Mary M. Fuqua
The strong summer thunderstorm is a mixed blessing. It brings welcome cooling on a hot day and revives the drooping flowers and vegetables in our gardens. But much of the downpour becomes stormwater - the rain that falls on our roofs, driveways and other impervious surfaces and runs off into storm sewers and ultimately into our lakes and streams, carrying with it whatever it has picked up along the way. Runoff from just one roof in Bennington, the One World Conservation Center’s, illustrates the volume from a single storm. In a 1" rainstorm, our 2520-square-foot roof will produce 1575.8 gallons of run-off, water that would have flowed across Route 7 and into Jewett Brook until we built rain gardens to catch it.
Rain runoff has been a concern since humans began living in villages. Stormwater engineering emerged as housing became more concentrated and impervious surfaces were used in the construction of settlements.
The palace of King Knossos at Crete is a fine example of a system to divert stormwater. It dates to about 2000 BC - long before the better-known sewerage and stormwater systems of the classical Greeks and Romans. Today our cities and towns, farms and industries are exponentially larger than their ancient predecessors and the "stuff" the stormwater picks up is far more dangerous -- oil and grease from parking lots, fertilizers from farms and gardens, chemicals and pesticides from homes, industry and public areas along with soil and bird droppings. These items, even the soil, become pollutants once in our waterways.
Stormwater causes damage wherever it occurs. In undeveloped areas, the force of the water erodes stream channels and destroys habitats for fish and other creatures. In our towns and cities, our built environment magnifies the run-off and our activities create a dangerous mix of pollutants. Toxic substances and heavy metals can kill fish and may be harmful to humans even in small amounts. More commonly, stormwater changes the ecology of a stream, often at the cost of displacing its native plants and fish. Stormwater, warmed as it flows over roofs and paved surfaces, can raise the water temperature in a stream to levels that are harmful to trout. The dirt it carries clouds the water and fertilizers cause excessive plant growth, which in turn depletes the oxygen the fish need.
Stormwater is a major concern from Washington State, where one-third of the pollution in Puget Sound is from stormwater, to Maine, where the City of Portland has proposed a new fee for impervious surfaces. In Vermont, the pollution of Lake Champlain grabs headlines. Though the direct discharge of untreated sewage has been stopped for nearly 20 years, the lake now suffers from "nutrient pollution," phosphorus in the run-off from farms and stormwater from the cities along the shore. The blue-green algae blooming every summer in Lake Champlain are a visible reminder that excess nutrients support unwanted vegetation. A new state stormwater permit, introduced in 2012, establishes standards that apply to cities from St. Albans to Rutland whose stormwater flows into the Lake.

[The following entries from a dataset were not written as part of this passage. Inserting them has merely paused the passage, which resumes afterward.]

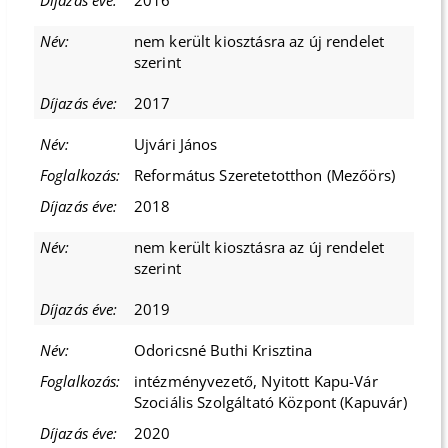
2016
nem került kiosztásra az új rendelet
szerint
2017
Ujvári János
Református Szeretetotthon (Mezőörs)
2018
nem került kiosztásra az új rendelet
szerint
2019
Odoricsné Buthi Krisztina
intézményvezető, Nyitott Kapu-Vár
Szociális Szolgáltató Központ (Kapuvár)
2020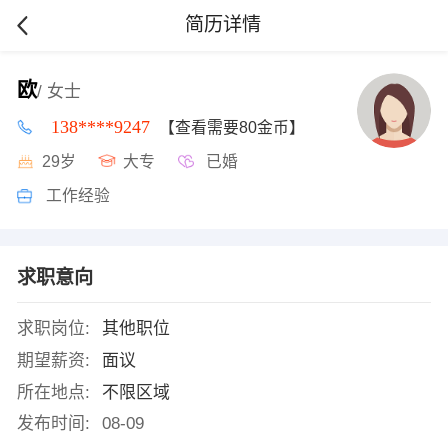
简历详情
欧
/ 女士
138****9247
【查看需要80金币】
29岁
大专
已婚
工作经验
求职意向
求职岗位:
其他职位
期望薪资:
面议
所在地点:
不限区域
发布时间:
08-09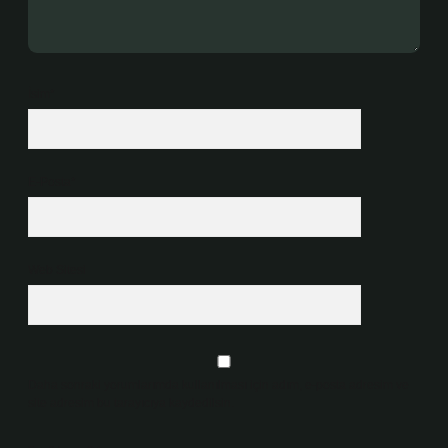
İsim*
E-Posta*
Web Sitesi
Daha sonraki yorumlarımda kullanılması için adım, e-posta adresim ve
site adresim bu tarayıcıya kaydedilsin.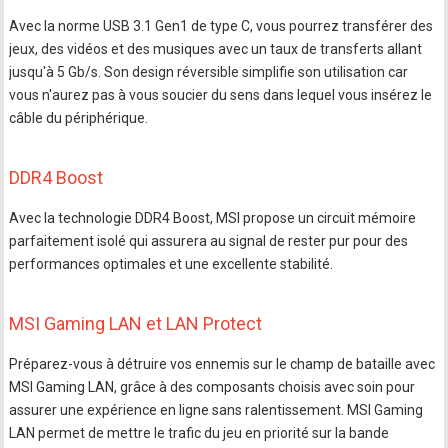
Avec la norme USB 3.1 Gen1 de type C, vous pourrez transférer des
jeux, des vidéos et des musiques avec un taux de transferts allant
jusqu'à 5 Gb/s. Son design réversible simplifie son utilisation car
vous n'aurez pas à vous soucier du sens dans lequel vous insérez le
câble du périphérique.
DDR4 Boost
Avec la technologie DDR4 Boost, MSI propose un circuit mémoire
parfaitement isolé qui assurera au signal de rester pur pour des
performances optimales et une excellente stabilité.
MSI Gaming LAN et LAN Protect
Préparez-vous à détruire vos ennemis sur le champ de bataille avec
MSI Gaming LAN, grâce à des composants choisis avec soin pour
assurer une expérience en ligne sans ralentissement. MSI Gaming
LAN permet de mettre le trafic du jeu en priorité sur la bande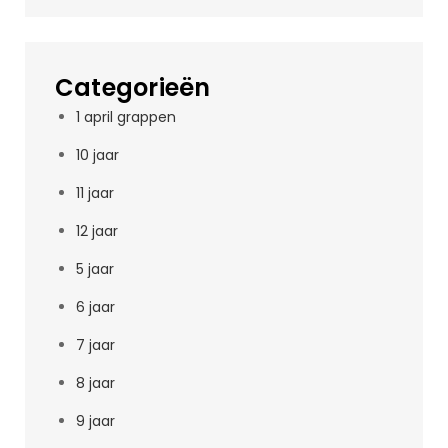
Categorieën
1 april grappen
10 jaar
11 jaar
12 jaar
5 jaar
6 jaar
7 jaar
8 jaar
9 jaar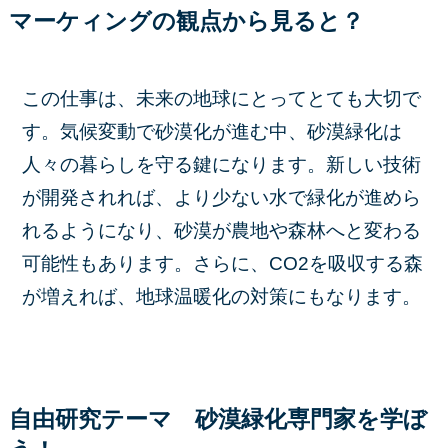
マーケィングの観点から見ると？
この仕事は、未来の地球にとってとても大切で
す。気候変動で砂漠化が進む中、砂漠緑化は
人々の暮らしを守る鍵になります。新しい技術
が開発されれば、より少ない水で緑化が進めら
れるようになり、砂漠が農地や森林へと変わる
可能性もあります。さらに、CO2を吸収する森
が増えれば、地球温暖化の対策にもなります。
自由研究テーマ 砂漠緑化専門家を
学ぼ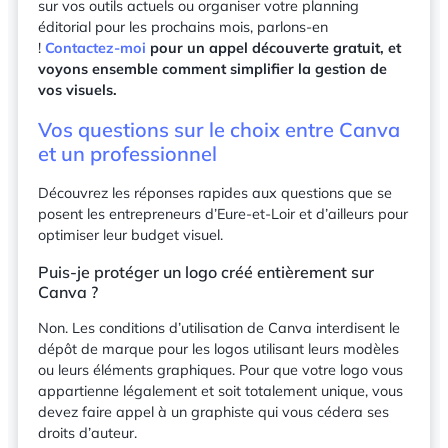
sur vos outils actuels ou organiser votre planning
éditorial pour les prochains mois, parlons-en
!
Contactez-moi
pour un appel découverte gratuit, et
voyons ensemble comment simplifier la gestion de
vos visuels.
Vos questions sur le choix entre Canva
et un professionnel
Découvrez les réponses rapides aux questions que se
posent les entrepreneurs d’Eure-et-Loir et d’ailleurs pour
optimiser leur budget visuel.
Puis-je protéger un logo créé entièrement sur
Canva ?
Non. Les conditions d’utilisation de Canva interdisent le
dépôt de marque pour les logos utilisant leurs modèles
ou leurs éléments graphiques. Pour que votre logo vous
appartienne légalement et soit totalement unique, vous
devez faire appel à un graphiste qui vous cédera ses
droits d’auteur.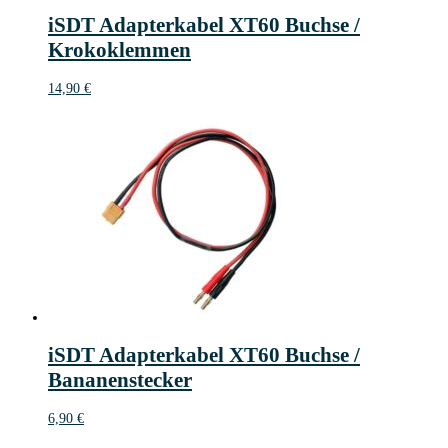
iSDT Adapterkabel XT60 Buchse /
Krokoklemmen
14,90
€
iSDT Adapterkabel XT60 Buchse /
Bananenstecker
6,90
€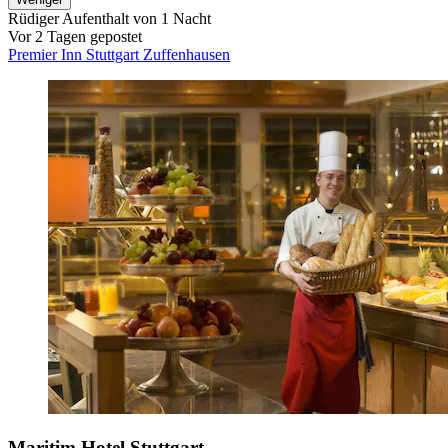
Rüdiger
Aufenthalt von 1 Nacht
Vor 2 Tagen gepostet
Premier Inn Stuttgart Zuffenhausen
Maritim Hotel Stuttgart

Bennington’s stormwater, too, runs into our streams, some directly and some through the town’s stormwater drains. Happily, our streams get good marks on the State of Vermont’s report card on the state’s waterways (www.vtwaterquality.org/mapp/docs/mp_2012). Only two streams are listed as impaired: Barney Brook, with sediment and iron, and Jewett Brook, which needs further assessment for warm water temperature. For purposes of this essay, the Hoosick River, contaminated with PCB.s, is not considered a Bennington waterway.
Let’s keep our waterways clean! Small changes, implemented town-wide, can assure that they remain in good condition. You can help - here is the top six list of measures all of us can take.

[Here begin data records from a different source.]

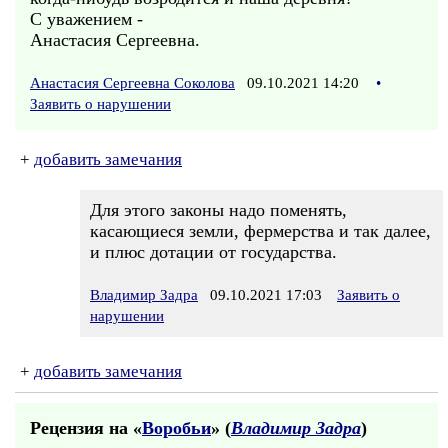
С уважением -
Анастасия Сергеевна.
Анастасия Сергеевна Соколова
09.10.2021 14:20
•
Заявить о нарушении
+
добавить замечания
Для этого законы надо поменять,
касающиеся земли, фермерства и так далее,
и плюс дотации от государства.
Владимир Задра
09.10.2021 17:03
Заявить о
нарушении
+
добавить замечания
Рецензия на «
Воробьи
» (
Владимир Задра
)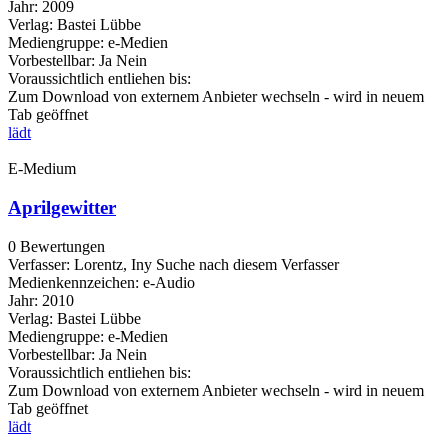
Jahr:
2009
Verlag:
Bastei Lübbe
Mediengruppe:
e-Medien
Vorbestellbar:
Ja
Nein
Voraussichtlich entliehen bis:
Zum Download von externem Anbieter wechseln - wird in neuem
Tab geöffnet
lädt
E-Medium
Aprilgewitter
0 Bewertungen
Verfasser:
Lorentz, Iny
Suche nach diesem Verfasser
Medienkennzeichen:
e-Audio
Jahr:
2010
Verlag:
Bastei Lübbe
Mediengruppe:
e-Medien
Vorbestellbar:
Ja
Nein
Voraussichtlich entliehen bis:
Zum Download von externem Anbieter wechseln - wird in neuem
Tab geöffnet
lädt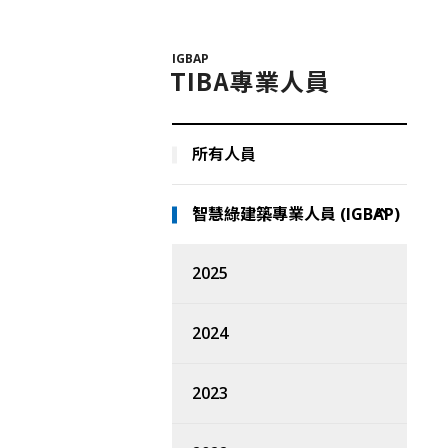
IGBAP
TIBA專業人員
所有人員
智慧綠建築專業人員 (IGBAP)
2025
2024
2023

* Keep the outflow of your downspouts away from the storm drains. In a heavy storm, one spout can drain as much as 12 gallons per minute. Redirect this water to a garden or grassy area that will soak up the water.
* Use lawn fertilizers, pesticides and herbicides sparingly. Don’t apply them immediately before a predicted storm.

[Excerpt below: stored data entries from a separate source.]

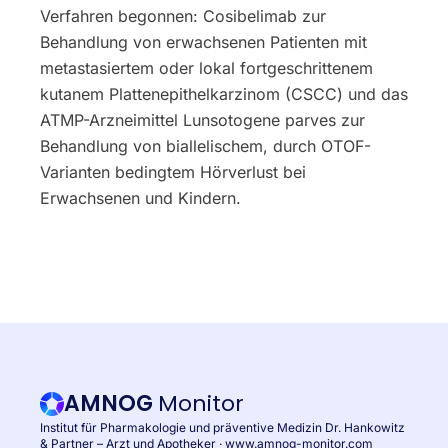
Verfahren begonnen: Cosibelimab zur
Behandlung von erwachsenen Patienten mit
metastasiertem oder lokal fortgeschrittenem
kutanem Plattenepithelkarzinom (CSCC) und das
ATMP-Arzneimittel Lunsotogene parves zur
Behandlung von biallelischem, durch OTOF-
Varianten bedingtem Hörverlust bei
Erwachsenen und Kindern.
AMNOG
Monitor
Institut für Pharmakologie und präventive Medizin Dr. Hankowitz
& Partner – Arzt und Apotheker ·
www.amnog-monitor.com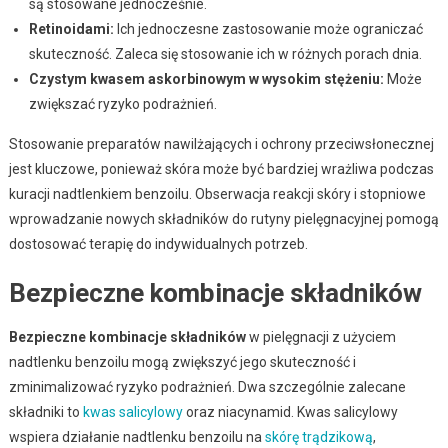
są stosowane jednocześnie.
Retinoidami:
Ich jednoczesne zastosowanie może ograniczać
skuteczność. Zaleca się stosowanie ich w różnych porach dnia.
Czystym kwasem askorbinowym w wysokim stężeniu:
Może
zwiększać ryzyko podrażnień.
Stosowanie preparatów nawilżających i ochrony przeciwsłonecznej
jest kluczowe, ponieważ skóra może być bardziej wrażliwa podczas
kuracji nadtlenkiem benzoilu. Obserwacja reakcji skóry i stopniowe
wprowadzanie nowych składników do rutyny pielęgnacyjnej pomogą
dostosować terapię do indywidualnych potrzeb.
Bezpieczne kombinacje składników
Bezpieczne kombinacje składników
w pielęgnacji z użyciem
nadtlenku benzoilu mogą zwiększyć jego skuteczność i
zminimalizować ryzyko podrażnień. Dwa szczególnie zalecane
składniki to
kwas salicylowy
oraz niacynamid. Kwas salicylowy
wspiera działanie nadtlenku benzoilu na
skórę trądzikową
,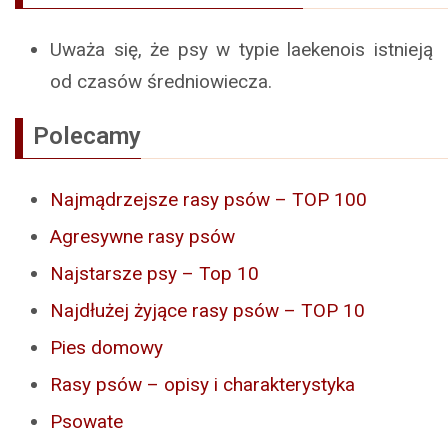
Uważa się, że psy w typie laekenois istnieją
od czasów średniowiecza.
Polecamy
Najmądrzejsze rasy psów – TOP 100
Agresywne rasy psów
Najstarsze psy – Top 10
Najdłużej żyjące rasy psów – TOP 10
Pies domowy
Rasy psów – opisy i charakterystyka
Psowate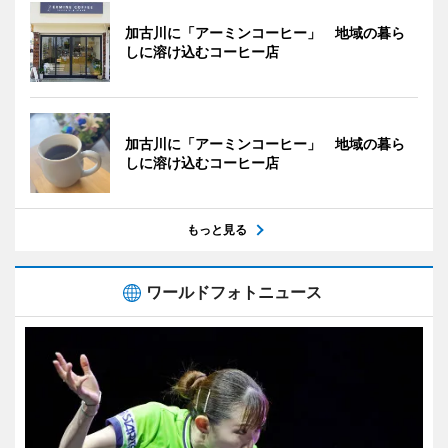
加古川に「アーミンコーヒー」 地域の暮ら
しに溶け込むコーヒー店
加古川に「アーミンコーヒー」 地域の暮ら
しに溶け込むコーヒー店
もっと見る
ワールドフォトニュース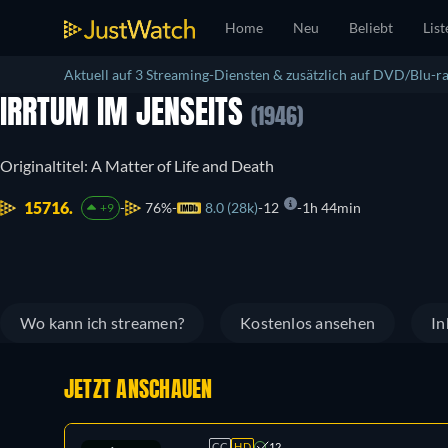
Home
Neu
Beliebt
List
Aktuell auf 3 Streaming-Diensten & zusätzlich auf DVD/Blu-ra
IRRTUM IM JENSEITS
(1946)
Originaltitel: A Matter of Life and Death
15716.
76%
8.0 (28k)
12
1h 44min
+9
Wo kann ich streamen?
Kostenlos ansehen
In
JETZT ANSCHAUEN
CC
HD
12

* Maintain your car or truck and recycle used oil and antifreeze. Don’t dump such chemicals in the storm drains, as they do not flow to the treatment plant.
* Wash your car on the lawn where the soapy water will soak in.
* Reduce impervious surfaces and direct runoff to vegetated areas.
* Pick up after your pet.
We at the One World Conservation Center have a vested interest in Jewett Brook, which flows through our Norman & Selma Greenberg Conservation Reserve. Our rain gardens do their small part to keep our stormwater out of it. We encourage interested visitors to visit after a storm to see how well our rain gardens pond up and then soak up the water from our roof. Even the torrents from Hurricane Irene did not spill over the berms and were absorbed within a couple days.
Mary M. Fuqua is the board chair of the One World Conservation Center.